**The task:** Would you please copy each line below that includes the string "ambiguity"?

**Records shown:**
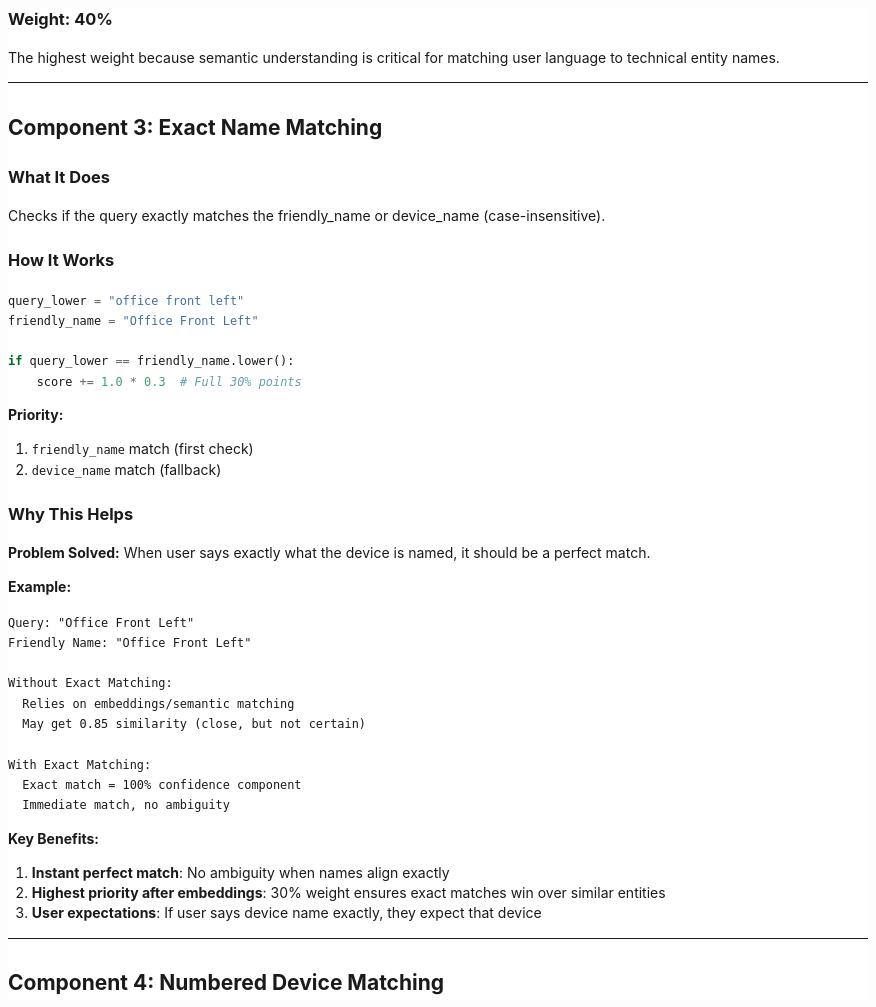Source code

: ### Weight: 40%

The highest weight because semantic understanding is critical for matching user language to technical entity names.

---

## Component 3: Exact Name Matching

### What It Does

Checks if the query exactly matches the friendly_name or device_name (case-insensitive).

### How It Works

```python
query_lower = "office front left"
friendly_name = "Office Front Left"

if query_lower == friendly_name.lower():
    score += 1.0 * 0.3  # Full 30% points
```

**Priority:**
1. `friendly_name` match (first check)
2. `device_name` match (fallback)

### Why This Helps

**Problem Solved:** When user says exactly what the device is named, it should be a perfect match.

**Example:**
```
Query: "Office Front Left"
Friendly Name: "Office Front Left"

Without Exact Matching:
  Relies on embeddings/semantic matching
  May get 0.85 similarity (close, but not certain)

With Exact Matching:
  Exact match = 100% confidence component
  Immediate match, no ambiguity
```

**Key Benefits:**
1. **Instant perfect match**: No ambiguity when names align exactly
2. **Highest priority after embeddings**: 30% weight ensures exact matches win over similar entities
3. **User expectations**: If user says device name exactly, they expect that device

---

## Component 4: Numbered Device Matching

**Response below:**
  Immediate match, no ambiguity
1. **Instant perfect match**: No ambiguity when names align exactly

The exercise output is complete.